Iwasaki Y, Oiso Y, Kondo K, Takagi S, Takatsuki K, Hasegawa H, Ishikawa K, Fujimura Y, Kazeto S, Tomita A
N Engl J Med. 1991;324(8):522.
BACKGROUND: Transient polyuria and polydipsia during pregnancy are rare, and their cause is not entirely clear. Possible explanations include the exacerbation of preexisting abnormalities in the secretion or action of vasopressin and abnormally large increases in plasma vasopressinase activity.

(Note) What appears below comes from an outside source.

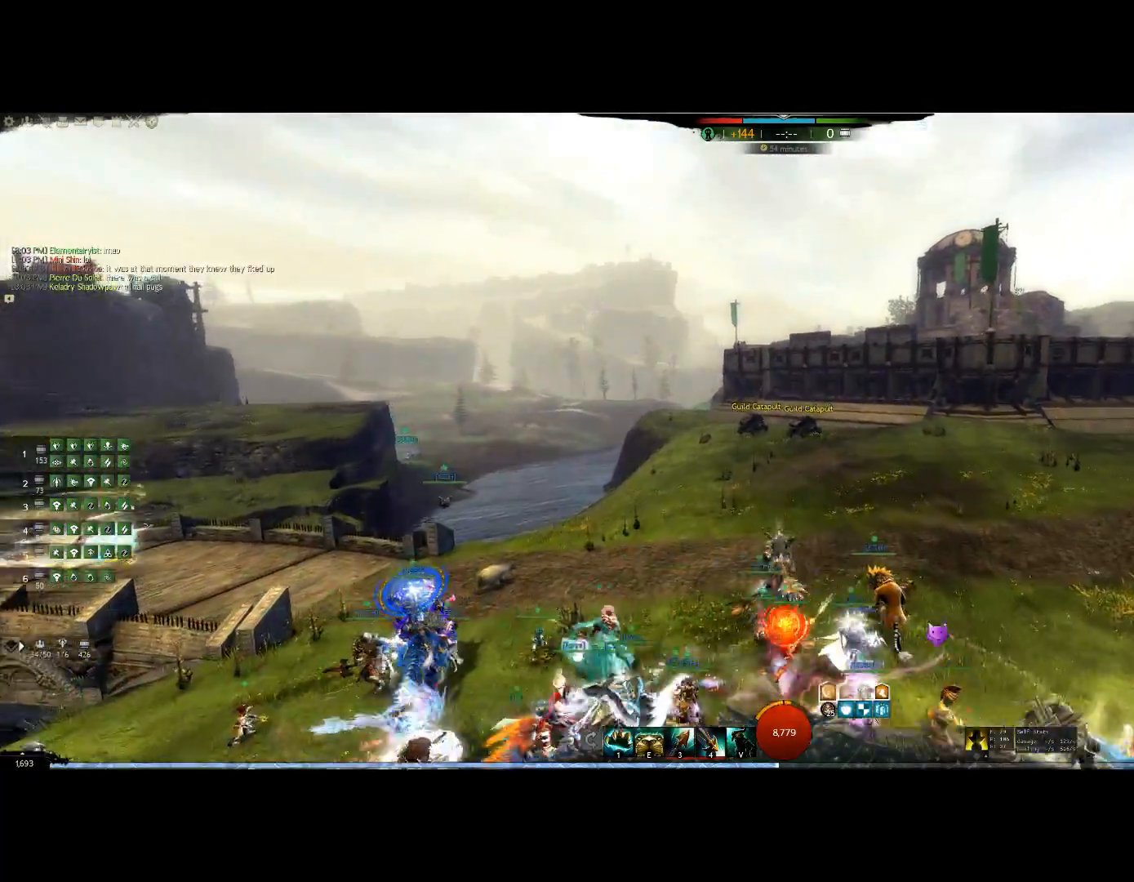
{"keys": ["up"], "events": []}
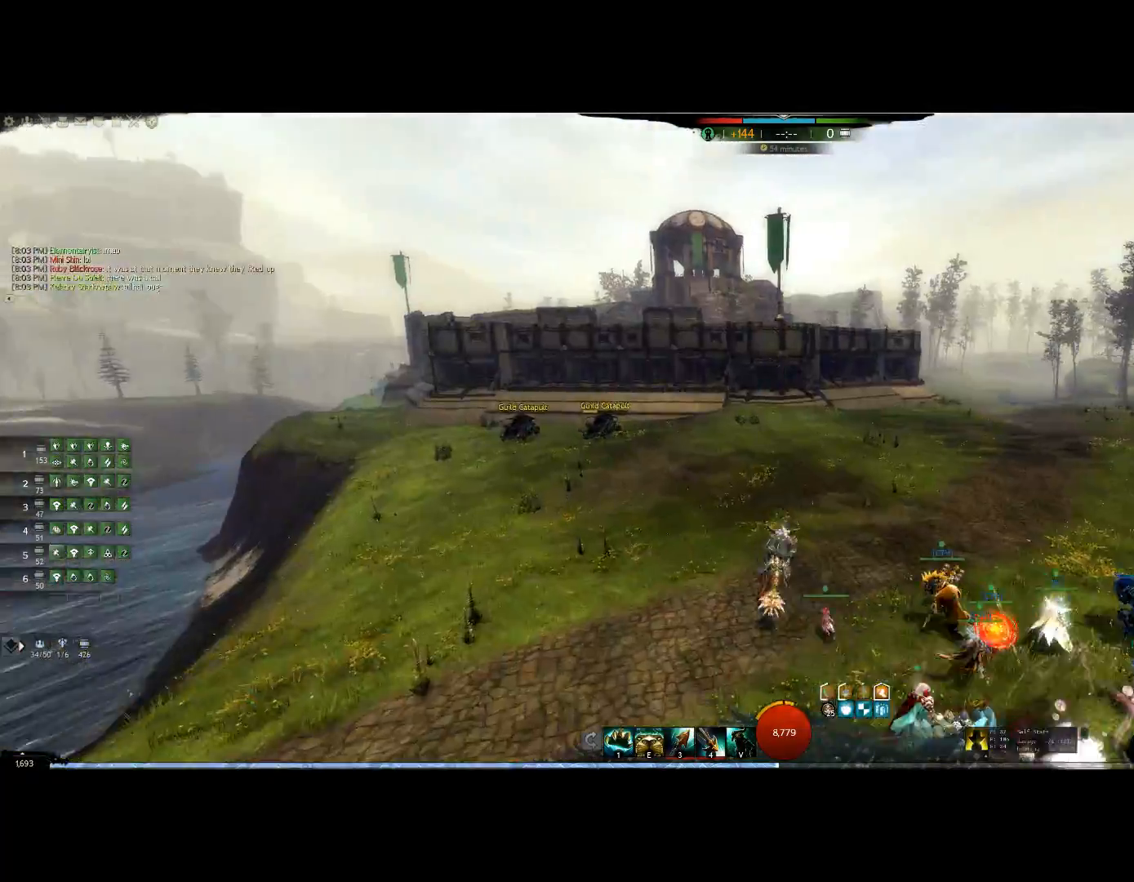
{"keys": [], "events": [[267, "up", "up"]]}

METHODS: We studied two women in whom overt polyuria and polydipsia developed during the third trimester of pregnancy and disappeared after delivery. The secretion and action of vasopressin were studied both when the women had polyuria and polydipsia and later, when their water intake and urine volume were normal.
RESULTS: One patient had partial nephrogenic diabetes insipidus. She had little increase in urine osmolality in response to water deprivation, hypertonic-saline infusion, and vasopressin injection and no response to desmopressin acetate (1-deamino-8-D-arginine vasopressin) during the immediate postpartum period. Her basal and stimulated plasma vasopressin concentrations were high (16.5 to 203.4 pmol per liter) before and during hypertonic-saline infusion 30 months post partum. The other patient had partial neurogenicdiabetes insipidus. She had subnormal basal plasma vasopressin concentrations, a subnormal increase in the plasma vasopressin level and a subnormal decrease in urine flow in response to the administration of vasopressin, and a normal response to desmopressin. After pregnancy, when her urine volume was normal, she had no increase in plasma vasopressin in response to hypertonic-saline infusion, but she had a normal rise in the plasma vasopressin level and a normal renal response to vasopressin administration.
CONCLUSIONS: Pregnancy may unmask subclinical forms of both nephrogenic and neurogenic diabetes insipidus. This exacerbation may result from both increased vasopressinase activity and diminished renal responsiveness to vasopressin.
First Department of Internal Medicine, Nagoya University School of Medicine, Japan.